As demonstrated by Snow, the visualization of spatial locations, that is, spatial point patterns, can provide valuable insights into such a data set. Moreover, if additional information is available for the locations such as age, gender, and case/control, this information can be displayed via different colors, symbols, and symbol sizes in the map display.

3.1 Choropleth Maps

For lattice data and geospatial data, several types of map displays exist and can be used for exploration. Best known, and most widely used, are choropleth maps. However, choropleth maps highly depend on choices made by the map creator. Even if the geographic boundaries are fixed as is the case for lattice data, Monmonier (1996, Chaps. 4 & 10) worked out different visual effects depending on whether the data are split into equal interval classes or into quartile (or other quantile) classes. The same choices that affect histograms, that is, the starting point of a class interval and the width of each class interval also affect choropleth maps.

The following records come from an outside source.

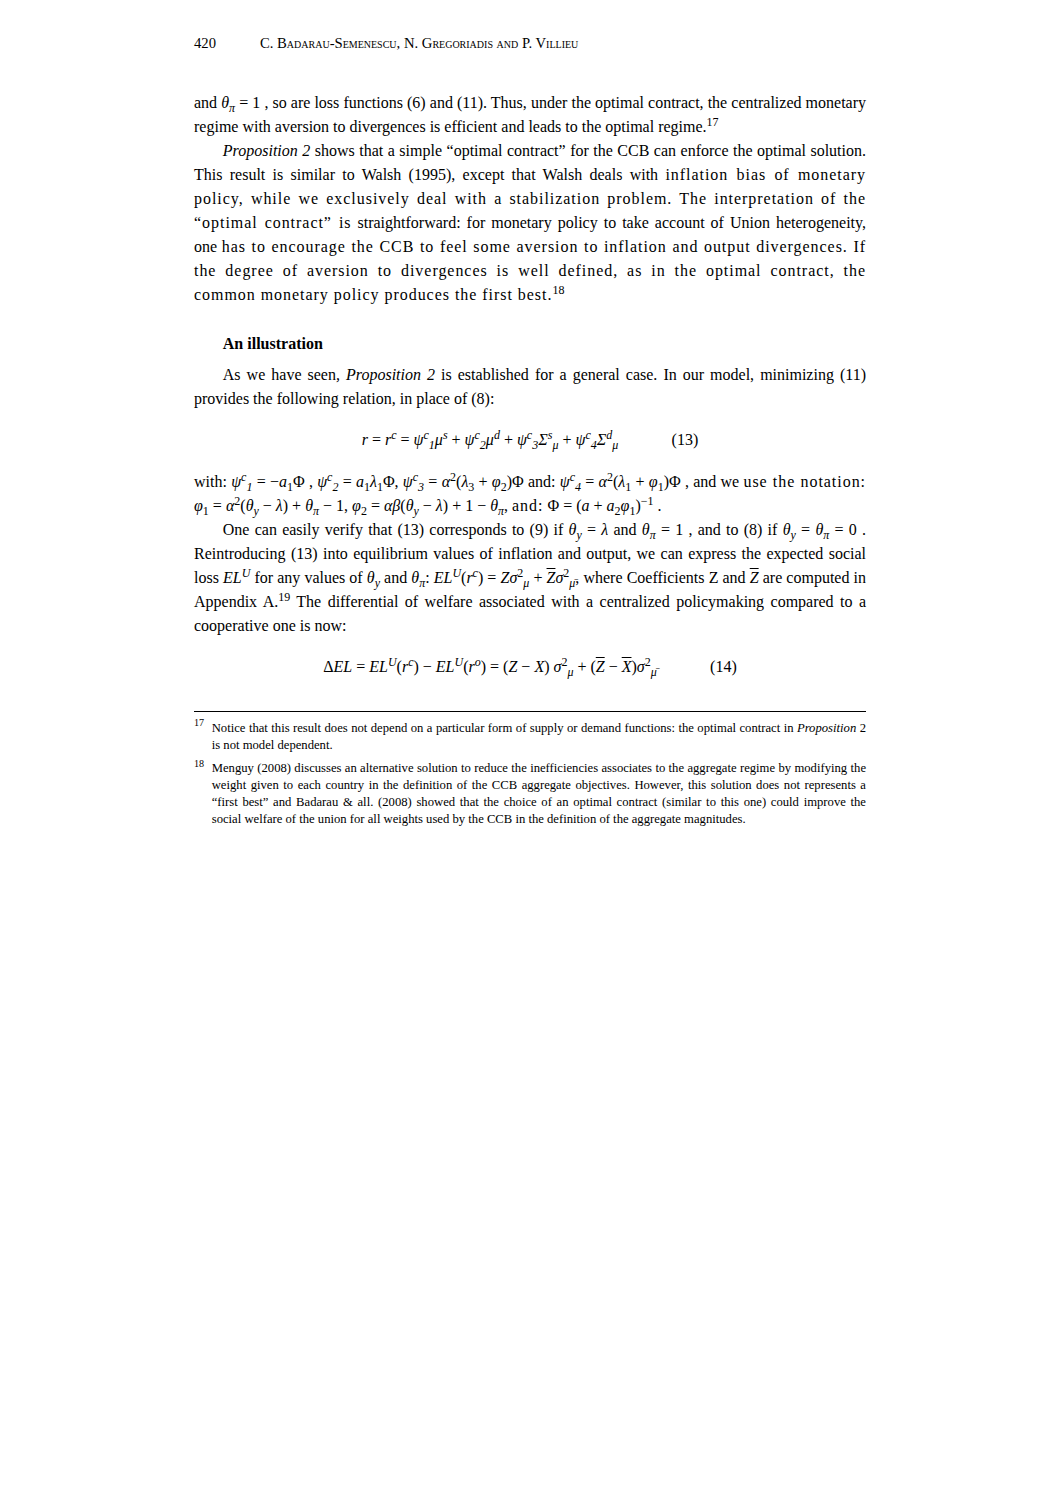420 C. Badarau-Semenescu, N. Gregoriadis and P. Villieu
and θπ = 1 , so are loss functions (6) and (11). Thus, under the optimal contract, the centralized monetary regime with aversion to divergences is efficient and leads to the optimal regime.17
Proposition 2 shows that a simple “optimal contract” for the CCB can enforce the optimal solution. This result is similar to Walsh (1995), except that Walsh deals with inflation bias of monetary policy, while we exclusively deal with a stabilization problem. The interpretation of the “optimal contract” is straightforward: for monetary policy to take account of Union heterogeneity, one has to encourage the CCB to feel some aversion to inflation and output divergences. If the degree of aversion to divergences is well defined, as in the optimal contract, the common monetary policy produces the first best.18
An illustration
As we have seen, Proposition 2 is established for a general case. In our model, minimizing (11) provides the following relation, in place of (8):
r = rc = ψc1μs + ψc2μd + ψc3Σsμ + ψc4Σdμ
(13)
with: ψc1 = −a1Φ , ψc2 = a1λ1Φ, ψc3 = α2(λ3 + φ2)Φ and: ψc4 = α2(λ1 + φ1)Φ , and we use the notation: φ1 = α2(θy − λ) + θπ − 1, φ2 = αβ(θy − λ) + 1 − θπ, and: Φ = (a + a2φ1)−1 .
One can easily verify that (13) corresponds to (9) if θy = λ and θπ = 1 , and to (8) if θy = θπ = 0 . Reintroducing (13) into equilibrium values of inflation and output, we can express the expected social loss ELU for any values of θy and θπ: ELU(rc) = Zσ2μ + Zσ2μ̄, where Coefficients Z and Z are computed in Appendix A.19 The differential of welfare associated with a centralized policymaking compared to a cooperative one is now:
ΔEL = ELU(rc) − ELU(ro) = (Z − X) σ2μ + (Z − X)σ2μ̄
(14)
Notice that this result does not depend on a particular form of supply or demand functions: the optimal contract in Proposition 2 is not model dependent.
Menguy (2008) discusses an alternative solution to reduce the inefficiencies associates to the aggregate regime by modifying the weight given to each country in the definition of the CCB aggregate objectives. However, this solution does not represents a “first best” and Badarau & all. (2008) showed that the choice of an optimal contract (similar to this one) could improve the social welfare of the union for all weights used by the CCB in the definition of the aggregate magnitudes.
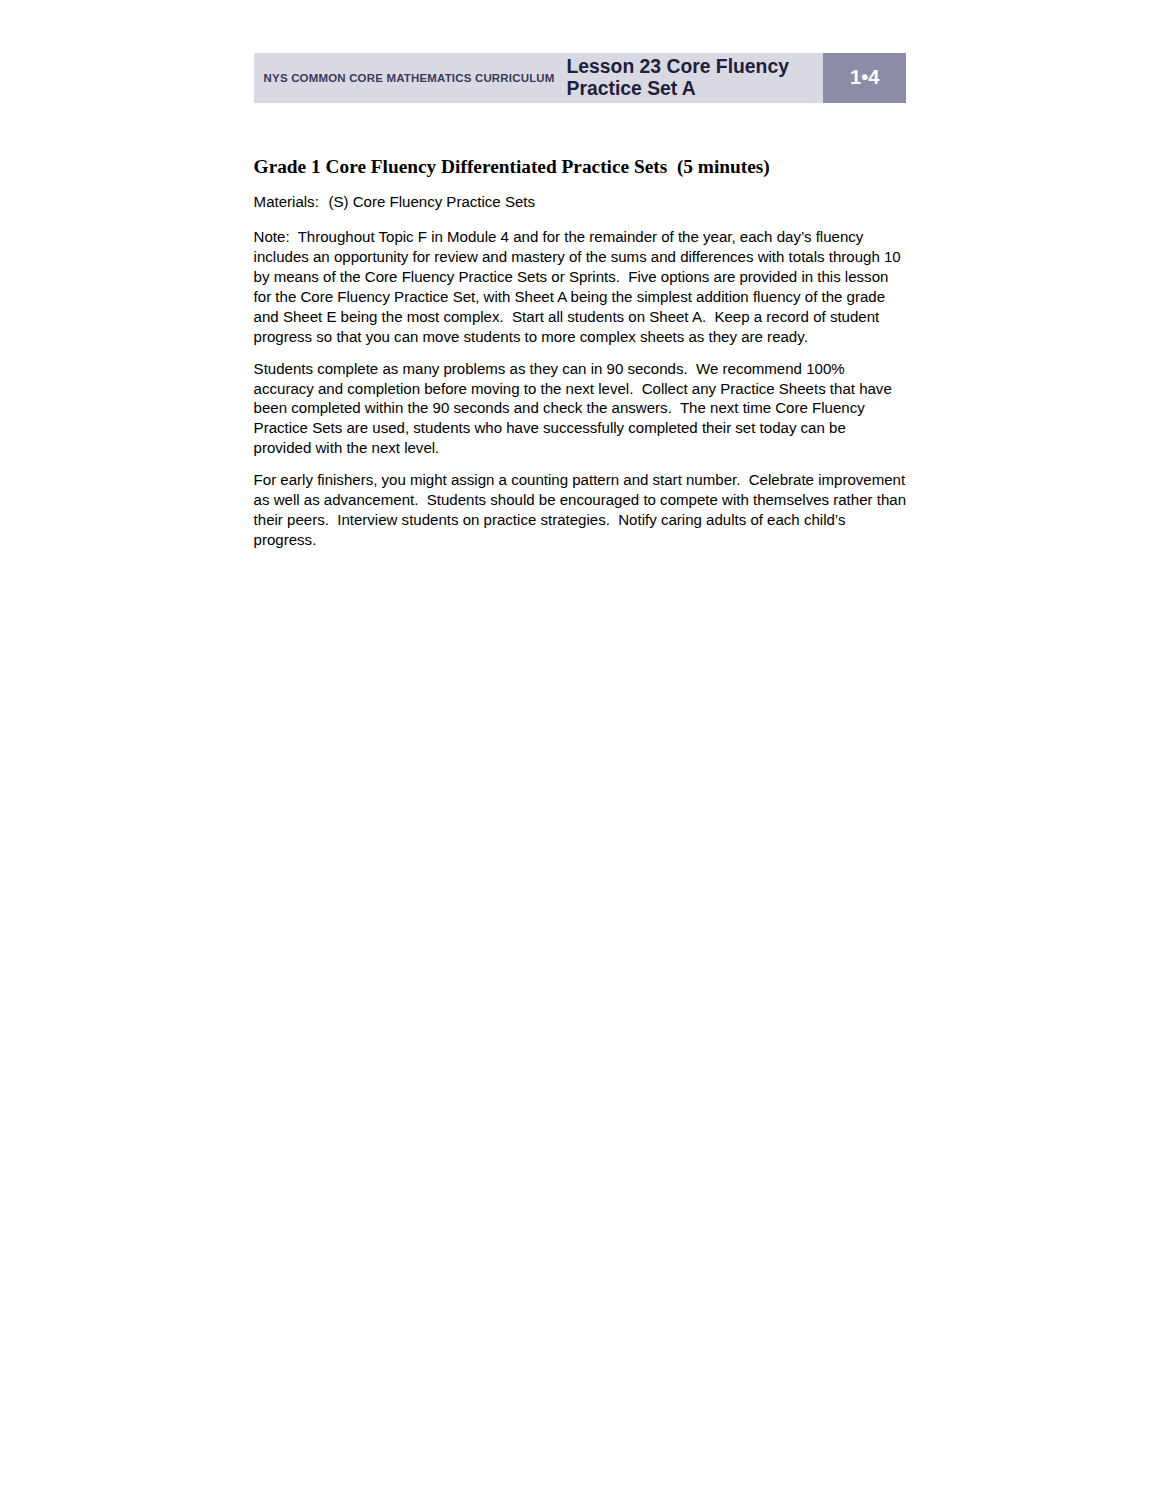NYS COMMON CORE MATHEMATICS CURRICULUM
Lesson 23 Core Fluency Practice Set A
1•4
Grade 1 Core Fluency Differentiated Practice Sets (5 minutes)
Materials:(S) Core Fluency Practice Sets
Note: Throughout Topic F in Module 4 and for the remainder of the year, each day’s fluency includes an opportunity for review and mastery of the sums and differences with totals through 10 by means of the Core Fluency Practice Sets or Sprints. Five options are provided in this lesson for the Core Fluency Practice Set, with Sheet A being the simplest addition fluency of the grade and Sheet E being the most complex. Start all students on Sheet A. Keep a record of student progress so that you can move students to more complex sheets as they are ready.
Students complete as many problems as they can in 90 seconds. We recommend 100% accuracy and completion before moving to the next level. Collect any Practice Sheets that have been completed within the 90 seconds and check the answers. The next time Core Fluency Practice Sets are used, students who have successfully completed their set today can be provided with the next level.
For early finishers, you might assign a counting pattern and start number. Celebrate improvement as well as advancement. Students should be encouraged to compete with themselves rather than their peers. Interview students on practice strategies. Notify caring adults of each child’s progress.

Moreover, color choices in choropleth maps have a considerable effect on our perception. A small dark area in an overall bright map may (or may not) be perceived as well as a small white area in an overall dark map. Excellent options for color choices for maps and statistical plots can be obtained from the ColorBrewer software tool (Harrower and Brewer 2003), accessible at http://colorbrewer2.org.

Finally, if geographic boundaries are not fixed in advance, choropleth maps can be easily affected by the modifiable areal unit problem (MAUP) (Openshaw 1984). See the Chapter “Scale, Aggregation, and the Modifiable Areal Unit Problem” by Manley in this handbook for further details. Depending on the boundaries that are used for the aggregation (such as summation or averaging), rather different results for the sums, percentages, or averages may be obtained. Monmonier (1996, Chap. 10) demonstrated the MAUP for the locations of Snow’s cholera data set. Therefore, it is necessary to explore what happens when spatial data get aggregated in different ways.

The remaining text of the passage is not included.